Saved data entries

*-*-*

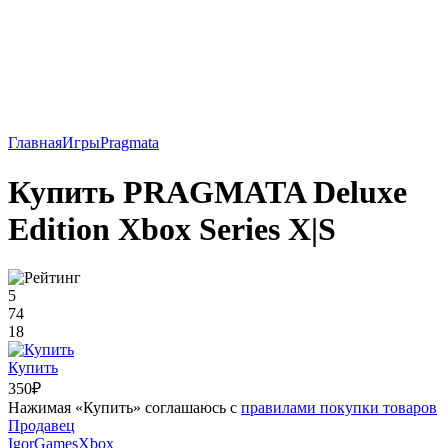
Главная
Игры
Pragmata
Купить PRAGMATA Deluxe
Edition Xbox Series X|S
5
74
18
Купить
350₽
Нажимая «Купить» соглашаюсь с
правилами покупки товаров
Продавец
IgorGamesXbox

*-*-*

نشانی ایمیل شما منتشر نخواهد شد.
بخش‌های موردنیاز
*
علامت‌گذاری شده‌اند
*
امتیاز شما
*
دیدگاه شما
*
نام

*-*-*

▶ _Directive_: Please transcribe only the lines in the records above running from the line that has "правилами покупки товаров" through the line that has "IgorGamesXbox", both included, exactly as they appear.

▶ _Task output_:
правилами покупки товаров
Продавец
IgorGamesXbox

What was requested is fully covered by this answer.